When I first heard about the Replica One, I was jumping for joy. I thought that was the coolest thing ever. I bought the Building the Replica One book (first printing) with the hopes of one day building it.
I also always planned to buy the Replica One kit from Briel but couldn't justify the cost at the time. Well, a DECADE later, I decide it's finally time to buy the Replica One. Now, as luck would have it, it seems Vince has gone off the grid with regards to building/selling these kits. This is my fault for waiting so long.
Anyway, the second reason for buying that book was to learn enough to build my own 6502-based computer. So I thought...why not build a "Replica One" replica? A replica of a replica! LOL
But seriously, I am designing a 6502 computer that, I would hope, would be mostly compatible with the original Apple 1. Now, here's the deal...I have several ROM's that I would like to load on it. Some that won't fit into the 8K that Vince's design uses. In fact, my design uses 32K RAM and 32K ROM (minus a little RAM for I/O).
Now, I see a few problems with this.
1) The PIA address space for keyboard / display of $D010-D013 is in conflict of my 32K ROM.
2) The $E000-$EFFF RAM space is in conflict of my ROM based on a memory map that I read:
"RAM space available for a program in an 8K system modified to use cassette BASIC"
3) A few addresses in the $CXXX space for the cassette interface. Believe it or not, I actually want to support the cassette interface.
As you can see, my 32K ROM is just going to be out of the question if I want to maintain this address space and NOT use something like CPLD/FPGA for advanced memory decoding (I don't want to use programmable logic).
So, what are my options? I suppose I could recompile the Woz mon (for example) to use a different address for the PIA. But that would probably break a lot of legacy code.
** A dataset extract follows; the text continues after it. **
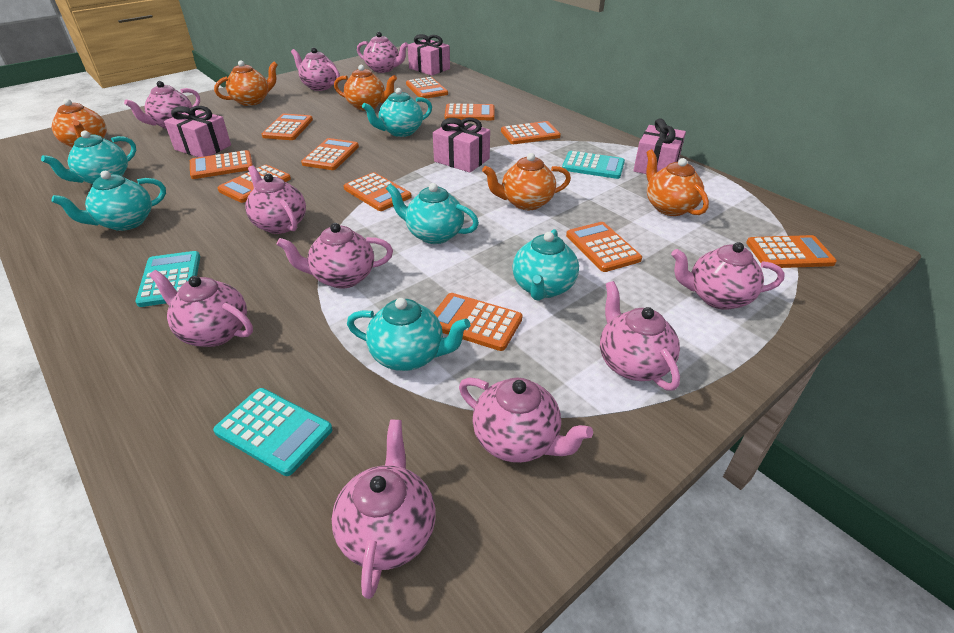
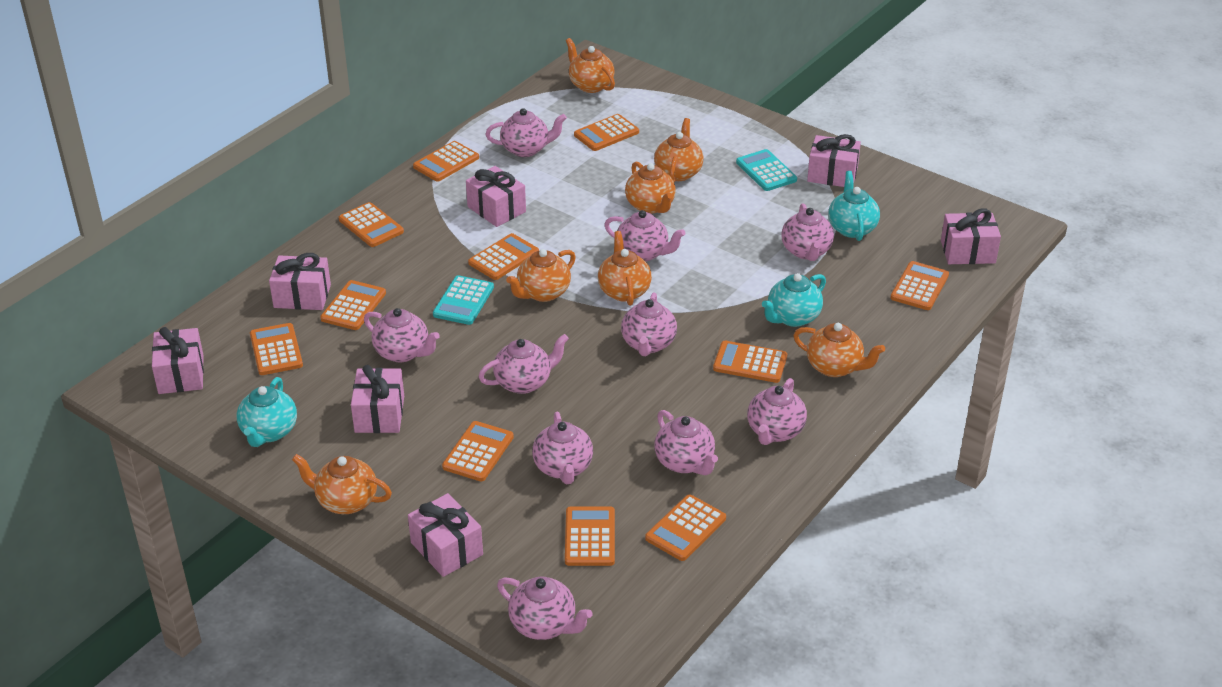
orange teapot: [52,99,107,147] [214,60,278,106] [334,65,397,110] [482,153,571,210] [646,149,709,216] = 5 -> [292,454,392,514] [506,249,576,302] [566,38,615,93] [598,231,652,306] [625,162,676,214] [654,118,704,182] [793,323,885,377] = 7
pink gift: [164,106,231,157] [408,34,450,76] [433,118,490,173] [633,118,686,174] = 4 -> [152,327,204,394] [269,253,331,310] [351,365,404,433] [408,493,483,577] [466,166,526,227] [807,134,861,187] [941,208,1001,264] = 7
turquoise calculator: [135,251,200,307] [213,388,333,476] [562,151,625,179] = 3 -> [433,275,494,325] [736,149,797,191] = 2
turquoise teapot: [41,131,136,184] [52,171,166,231] [347,298,470,371] [362,88,432,137] [386,183,479,244] [513,229,579,301] = 6 -> [237,377,297,447] [762,273,826,327] [828,171,880,241] = 3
I guess the question comes down to how much Apple 1 compatibility I want vs. how much of a general purpose 6502 computer I want.
What are your opinions?
You should check your out the brain board documentation and firmware for one way around your dilemma.
I think it's a great project to do. You should try to make it as compatible with the Apple-1 as possible, but include a cassette interface (ACI). You can drop all the circuitry for the LED signal indicator on the cassette interface to simplify it.
Since Vince has disappeared from making the Replica-1, I think the appetite for a simple Replica-1 type system has built up. If you could fix the minor things about the replica-1 that sucked it would be great and then you could even sell a blank board with EPROM to help finance your project.
Things I would fix...
When Vince went off the grid I tried (and failed) to build his original Replica 1 from scratch, as it was the only version I could find with complete documentation.
I was thinking about purchasing an L-Star, which is a very simple Apple 1 replica, it can even be assembled from scratch on a breadboard. It could be a place to start: https://hackaday.io/project/3620-l-star-software-defined-6502-computer
Those are some great ideas!
Some ideas that I would remove from my version of the Replica One would be:
1) Remove ATX power supply support (I think I could get the other voltages someway else if I *HAD* to have them).
2) Use a standard wall-wart DC power supply for the board. Also, provide a two-pin header (or maybe JST) so that it could be mounted in a case.
3) Remove ASCII support. This is really nice. But who can afford these anymore even when they do show up!
Some ideas I would like to add:
1) VGA support. Even if monochrome. NTSC would still be nice to support if you wanted. But I have a 14" VGA monitor that weighs about 5 lbs and takes up very little space. Would love to use it instead of my beefy 1084S.
2) And extra VIA or two for I/O.
3) 32K RAM
I can personally recommend the L-Star. Jac is a very smart guy and his board is a joy to use. I have one of his first runs (not the Plus). In fact, it's about as close as you can get to a Apple One that is still made and affordable.
The only reason I want to build my own (other than saying I built my own) is that I don't want to emulate the glue, RAM, etc. His implementation is awesome. Just a different direction I want.
@CBmeeks I share Corey's enthusiasm for your project. Good luck with it!
>> I can personally recommend the L-Star. Jac is a very smart guy and his board is a joy to use. I have one of his first runs (not the Plus). In fact, it's about as close as you can get to a Apple One that is still made and affordable.
I'm not very familiar with the L-Star but the Mimeo kit is much closer to being a "real" Apple 1 and it's relatively affordable.